To many scientists, it represented an inauspicious start for the new administration. After pledging for months to “listen to the doctors,” the White House had publicly undercut its own CDC director, and one of the nation’s top infectious diseases experts, during Biden’s first weeks in power.
“That struck me as very odd,” said Amesh Adalja, a doctor and researcher at the Johns Hopkins School of Public Health. “The whole reason she was hired to be CDC director is because of her personal experience and personal opinions on infectious disease. So that was the first red flag, to me.”
Some of the CDC’s stumbles, however, were self-inflicted. In April, as confusion still reigned over exactly how effective the vaccines were, Walensky declared unequivocally that “vaccinated people do not transmit the virus.” The claim generated immense pushback from scientists, who said it was too soon to say. The agency then backtracked of its own accord: A spokesperson soon clarified that Walensky “spoke broadly,” and the science remained unclear.
Then, in May, the CDC suddenly introduced new guidelines on masks: Vaccinated Americans no longer had to wear masks indoors. The move generated mixed reviews: While most experts acknowledged vaccinated people were unlikely to contract Covid-19 inside, others argued that Americans would shun masks regardless of their vaccination status, potentially sparking a new wave of cases.
Most recently, the White House has also taken flack for moving too quickly in the opposite direction.
Following a cluster of cases in Provincetown, Mass., that occurred almost entirely among people who were fully vaccinated, the administration recommended reimposing indoor mask guidelines in areas of “substantial” or “high” coronavirus transmission.
“I thought that was also puzzling,” Adalja said. “Dr. Walensky said they were taking the data from Provincetown. They said this was a very rare event. It wasn’t driving transmission, and all the infections were mild. So I thought: Did that necessarily need to force a guidance change? It’s clear today, and it was clear then, that vaccinated individuals are not driving cases.”

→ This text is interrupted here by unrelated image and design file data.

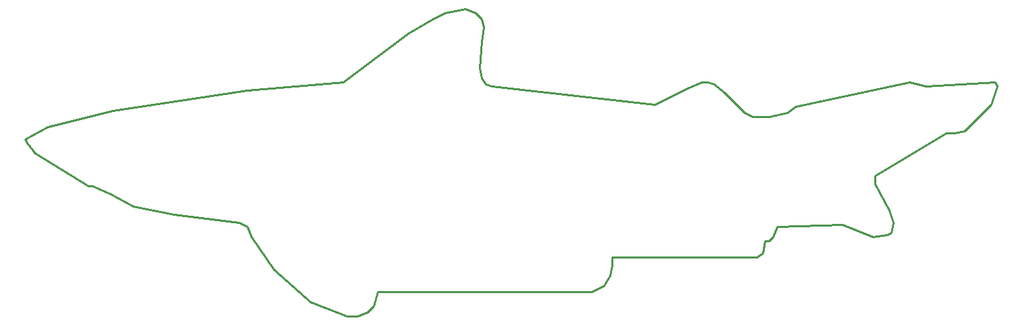
<source format=gko>
G04 ---------------------------- Layer name :KeepOutLayer *
G04 easyEDA 0.1*
G04 Scale: 100 percent, Rotated: No, Reflected: No *
G04 Dimensions in inches *
G04 leading zeros omitted , absolute positions ,2 integer and 4 * 
%FSLAX24Y24*%
%MOIN*%
G90*
G70D02*

%ADD10C,0.010000*%
G54D10*
G01X500Y8000D02*
G01X100Y8500D01*
G01X0Y8700D01*
G01X1100Y9300D01*
G01X4300Y10100D01*
G01X10900Y11100D01*
G01X15600Y11500D01*
G01X17200Y12700D01*
G01X18800Y13900D01*
G01X20000Y14600D01*
G01X20600Y14900D01*
G01X21100Y15000D01*
G01X21600Y15100D01*
G01X22100Y14900D01*
G01X22400Y14600D01*
G01X22500Y14200D01*
G01X22400Y13500D01*
G01X22300Y12200D01*
G01X22400Y11700D01*
G01X22600Y11400D01*
G01X22900Y11300D01*
G01X30900Y10400D01*
G01X32500Y11200D01*
G01X33200Y11500D01*
G01X33500Y11500D01*
G01X33800Y11400D01*
G01X34300Y11000D01*
G01X35300Y10000D01*
G01X35700Y9800D01*
G01X36500Y9800D01*
G01X37400Y10000D01*
G01X37800Y10300D01*
G01X43400Y11500D01*
G01X44200Y11300D01*
G01X47600Y11500D01*
G01X47700Y11300D01*
G01X47400Y10400D01*
G01X46100Y9100D01*
G01X45600Y9000D01*
G01X45200Y9000D01*
G01X41700Y6900D01*
G01X41700Y6500D01*
G01X42400Y5200D01*
G01X42600Y4600D01*
G01X42500Y4100D01*
G01X42300Y4000D01*
G01X41600Y3900D01*
G01X40100Y4500D01*
G01X36900Y4400D01*
G01X36700Y3900D01*
G01X36500Y3700D01*
G01X36300Y3700D01*
G01X36200Y3100D01*
G01X35900Y2900D01*
G01X28800Y2900D01*
G01X28800Y2500D01*
G01X28700Y2000D01*
G01X28400Y1500D01*
G01X27800Y1200D01*
G01X17300Y1200D01*
G01X17100Y500D01*
G01X16800Y200D01*
G01X16300Y0D01*
G01X15800Y0D01*
G01X14000Y700D01*
G01X12200Y2300D01*
G01X11100Y3900D01*
G01X10900Y4400D01*
G01X10500Y4600D01*
G01X7300Y5000D01*
G01X5300Y5400D01*
G01X4200Y6000D01*
G01X3300Y6400D01*
G01X3100Y6400D01*
G01X500Y8000D01*
G01X400Y8100D01*

%LPD*%

M00*
M02*
</source>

But in the interview with STAT, Fauci pushed back strongly on nearly every criticism that outside experts have leveled at the administration.
Walensky’s allegedly overbroad claim that vaccinated people can’t transmit Covid-19, he said, was a “classic example of following the science” — in other words, guidance that the agency updated once it gathered new information and circumstances changed.
And on boosters, in particular, he acknowledged it “might appear” that the White House preempted the FDA and the Advisory Committee on Immunization Practices, the CDC committee tasked with formulating vaccine guidance. Still, he rejected the notion that the administration’s booster shot guidelines undercut either agency.
Overall, Fauci said, Biden’s coronavirus response has been entirely driven by science and true to his pledge.
“When the target continues to evolve in a very, very dynamic way, you can follow the science very strictly and still look like you’re a little shaky about it, when you’re not,” Fauci said.